* EXERCISE REQUIREMENTS
Exact reproduction required: the lines below from the line with "return fibonacci(n-1)+fibonacci(n-2);" to the line with "git clone https://github.com/OKOKUS/StarNFT.git", both ends included, and no others.

BEGIN DATASET EXTRACT

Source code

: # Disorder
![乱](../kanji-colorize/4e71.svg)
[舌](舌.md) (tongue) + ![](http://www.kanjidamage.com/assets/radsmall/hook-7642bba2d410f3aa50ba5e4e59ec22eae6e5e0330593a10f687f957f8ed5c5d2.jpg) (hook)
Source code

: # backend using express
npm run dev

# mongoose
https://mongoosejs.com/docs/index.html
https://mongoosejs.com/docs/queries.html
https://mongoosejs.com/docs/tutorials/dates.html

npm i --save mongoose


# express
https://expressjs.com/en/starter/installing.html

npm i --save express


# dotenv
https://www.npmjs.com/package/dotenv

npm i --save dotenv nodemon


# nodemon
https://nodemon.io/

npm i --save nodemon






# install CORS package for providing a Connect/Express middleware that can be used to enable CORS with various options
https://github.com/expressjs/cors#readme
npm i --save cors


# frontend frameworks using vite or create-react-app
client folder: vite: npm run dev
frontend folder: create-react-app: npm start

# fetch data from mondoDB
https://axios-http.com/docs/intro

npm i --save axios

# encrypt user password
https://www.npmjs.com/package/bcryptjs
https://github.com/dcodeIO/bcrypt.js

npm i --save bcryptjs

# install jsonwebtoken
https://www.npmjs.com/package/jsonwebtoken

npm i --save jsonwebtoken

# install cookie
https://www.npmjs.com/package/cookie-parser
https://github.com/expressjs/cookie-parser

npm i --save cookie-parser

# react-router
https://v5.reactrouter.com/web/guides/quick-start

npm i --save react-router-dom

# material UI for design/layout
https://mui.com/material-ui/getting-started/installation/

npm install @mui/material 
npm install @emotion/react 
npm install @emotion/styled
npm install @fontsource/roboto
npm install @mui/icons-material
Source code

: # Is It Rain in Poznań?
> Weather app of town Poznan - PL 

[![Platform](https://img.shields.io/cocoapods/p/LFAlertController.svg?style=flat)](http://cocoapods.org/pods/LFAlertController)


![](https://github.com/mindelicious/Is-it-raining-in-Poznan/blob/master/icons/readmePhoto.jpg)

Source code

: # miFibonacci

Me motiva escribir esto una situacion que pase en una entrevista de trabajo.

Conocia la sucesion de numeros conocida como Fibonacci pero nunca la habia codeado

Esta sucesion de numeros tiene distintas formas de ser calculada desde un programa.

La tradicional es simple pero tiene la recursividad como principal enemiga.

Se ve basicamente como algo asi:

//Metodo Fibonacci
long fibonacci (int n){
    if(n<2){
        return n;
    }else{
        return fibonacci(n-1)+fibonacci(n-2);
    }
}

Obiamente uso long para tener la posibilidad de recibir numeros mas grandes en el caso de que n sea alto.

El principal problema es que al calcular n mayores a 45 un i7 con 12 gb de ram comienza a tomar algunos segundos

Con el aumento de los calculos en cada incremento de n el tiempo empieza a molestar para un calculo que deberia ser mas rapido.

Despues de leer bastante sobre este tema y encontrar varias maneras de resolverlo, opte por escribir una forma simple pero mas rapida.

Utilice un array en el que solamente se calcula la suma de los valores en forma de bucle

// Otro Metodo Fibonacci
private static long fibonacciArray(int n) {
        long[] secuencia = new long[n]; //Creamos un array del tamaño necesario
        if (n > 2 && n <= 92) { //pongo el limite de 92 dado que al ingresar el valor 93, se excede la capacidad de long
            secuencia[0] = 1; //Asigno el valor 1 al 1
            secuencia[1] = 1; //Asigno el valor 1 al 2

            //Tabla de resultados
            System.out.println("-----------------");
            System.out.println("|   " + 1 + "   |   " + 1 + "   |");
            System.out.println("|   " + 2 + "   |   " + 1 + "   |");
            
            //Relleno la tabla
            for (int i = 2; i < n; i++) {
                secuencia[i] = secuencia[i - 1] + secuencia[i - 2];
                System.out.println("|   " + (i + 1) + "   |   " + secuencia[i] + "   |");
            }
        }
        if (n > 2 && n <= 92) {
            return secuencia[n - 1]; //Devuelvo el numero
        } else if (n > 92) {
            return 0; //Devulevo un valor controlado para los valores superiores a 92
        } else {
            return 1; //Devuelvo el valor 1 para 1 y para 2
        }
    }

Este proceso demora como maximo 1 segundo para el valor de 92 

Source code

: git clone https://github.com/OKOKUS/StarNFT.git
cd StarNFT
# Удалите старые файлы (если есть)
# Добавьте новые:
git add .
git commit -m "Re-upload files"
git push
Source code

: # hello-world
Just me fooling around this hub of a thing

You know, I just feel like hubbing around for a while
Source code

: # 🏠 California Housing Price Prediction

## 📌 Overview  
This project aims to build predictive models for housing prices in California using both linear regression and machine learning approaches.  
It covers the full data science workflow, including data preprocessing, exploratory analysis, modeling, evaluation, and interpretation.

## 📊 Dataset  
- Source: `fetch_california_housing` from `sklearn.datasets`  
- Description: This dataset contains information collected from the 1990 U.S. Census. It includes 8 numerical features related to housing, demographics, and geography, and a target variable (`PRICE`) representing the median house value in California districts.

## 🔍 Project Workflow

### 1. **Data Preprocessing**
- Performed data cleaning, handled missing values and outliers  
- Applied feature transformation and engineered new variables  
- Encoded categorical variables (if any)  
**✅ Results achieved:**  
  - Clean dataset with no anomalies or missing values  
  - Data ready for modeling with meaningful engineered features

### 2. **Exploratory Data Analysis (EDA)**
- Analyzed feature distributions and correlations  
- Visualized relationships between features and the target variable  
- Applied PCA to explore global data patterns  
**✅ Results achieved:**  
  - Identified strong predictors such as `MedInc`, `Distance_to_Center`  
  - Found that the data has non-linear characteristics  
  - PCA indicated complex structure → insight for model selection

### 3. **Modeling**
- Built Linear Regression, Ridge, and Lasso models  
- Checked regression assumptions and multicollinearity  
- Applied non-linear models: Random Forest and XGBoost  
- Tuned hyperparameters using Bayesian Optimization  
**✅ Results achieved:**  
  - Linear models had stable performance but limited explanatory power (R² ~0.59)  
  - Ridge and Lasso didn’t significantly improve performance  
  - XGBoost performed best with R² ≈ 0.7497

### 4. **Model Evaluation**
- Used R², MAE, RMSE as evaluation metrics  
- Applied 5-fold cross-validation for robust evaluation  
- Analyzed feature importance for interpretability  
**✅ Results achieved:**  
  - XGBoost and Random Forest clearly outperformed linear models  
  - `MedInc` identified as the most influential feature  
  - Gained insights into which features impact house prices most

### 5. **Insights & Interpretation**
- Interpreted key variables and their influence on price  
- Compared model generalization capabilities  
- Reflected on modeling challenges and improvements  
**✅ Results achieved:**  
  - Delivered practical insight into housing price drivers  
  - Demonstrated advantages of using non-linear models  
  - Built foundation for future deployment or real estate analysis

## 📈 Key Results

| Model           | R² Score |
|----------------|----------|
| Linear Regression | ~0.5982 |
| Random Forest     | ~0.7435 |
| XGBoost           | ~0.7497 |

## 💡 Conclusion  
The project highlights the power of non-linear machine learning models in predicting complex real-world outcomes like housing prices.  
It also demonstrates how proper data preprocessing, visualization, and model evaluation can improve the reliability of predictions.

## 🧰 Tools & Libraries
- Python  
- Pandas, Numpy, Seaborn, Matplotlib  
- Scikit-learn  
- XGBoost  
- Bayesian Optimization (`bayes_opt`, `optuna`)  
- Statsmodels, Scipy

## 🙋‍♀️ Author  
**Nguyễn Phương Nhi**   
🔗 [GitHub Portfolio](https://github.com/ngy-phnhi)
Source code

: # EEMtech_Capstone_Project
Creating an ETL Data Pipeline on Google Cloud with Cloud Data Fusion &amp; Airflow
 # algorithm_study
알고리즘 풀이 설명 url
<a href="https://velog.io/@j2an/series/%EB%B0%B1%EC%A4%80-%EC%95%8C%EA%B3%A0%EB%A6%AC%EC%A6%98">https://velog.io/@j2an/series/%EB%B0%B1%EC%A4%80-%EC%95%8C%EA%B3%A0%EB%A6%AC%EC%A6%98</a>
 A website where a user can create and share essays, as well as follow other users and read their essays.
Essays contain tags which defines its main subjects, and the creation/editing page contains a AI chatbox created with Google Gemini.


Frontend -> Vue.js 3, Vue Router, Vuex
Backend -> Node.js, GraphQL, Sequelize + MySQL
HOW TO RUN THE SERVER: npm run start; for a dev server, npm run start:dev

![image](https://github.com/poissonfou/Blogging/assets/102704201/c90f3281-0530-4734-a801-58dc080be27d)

END DATASET EXTRACT

* THE COMPLETED TASK
        return fibonacci(n-1)+fibonacci(n-2);
    }
}

Obiamente uso long para tener la posibilidad de recibir numeros mas grandes en el caso de que n sea alto.

El principal problema es que al calcular n mayores a 45 un i7 con 12 gb de ram comienza a tomar algunos segundos

Con el aumento de los calculos en cada incremento de n el tiempo empieza a molestar para un calculo que deberia ser mas rapido.

Despues de leer bastante sobre este tema y encontrar varias maneras de resolverlo, opte por escribir una forma simple pero mas rapida.

Utilice un array en el que solamente se calcula la suma de los valores en forma de bucle

// Otro Metodo Fibonacci
private static long fibonacciArray(int n) {
        long[] secuencia = new long[n]; //Creamos un array del tamaño necesario
        if (n > 2 && n <= 92) { //pongo el limite de 92 dado que al ingresar el valor 93, se excede la capacidad de long
            secuencia[0] = 1; //Asigno el valor 1 al 1
            secuencia[1] = 1; //Asigno el valor 1 al 2

            //Tabla de resultados
            System.out.println("-----------------");
            System.out.println("|   " + 1 + "   |   " + 1 + "   |");
            System.out.println("|   " + 2 + "   |   " + 1 + "   |");
            
            //Relleno la tabla
            for (int i = 2; i < n; i++) {
                secuencia[i] = secuencia[i - 1] + secuencia[i - 2];
                System.out.println("|   " + (i + 1) + "   |   " + secuencia[i] + "   |");
            }
        }
        if (n > 2 && n <= 92) {
            return secuencia[n - 1]; //Devuelvo el numero
        } else if (n > 92) {
            return 0; //Devulevo un valor controlado para los valores superiores a 92
        } else {
            return 1; //Devuelvo el valor 1 para 1 y para 2
        }
    }

Este proceso demora como maximo 1 segundo para el valor de 92 

Source code

: git clone https://github.com/OKOKUS/StarNFT.git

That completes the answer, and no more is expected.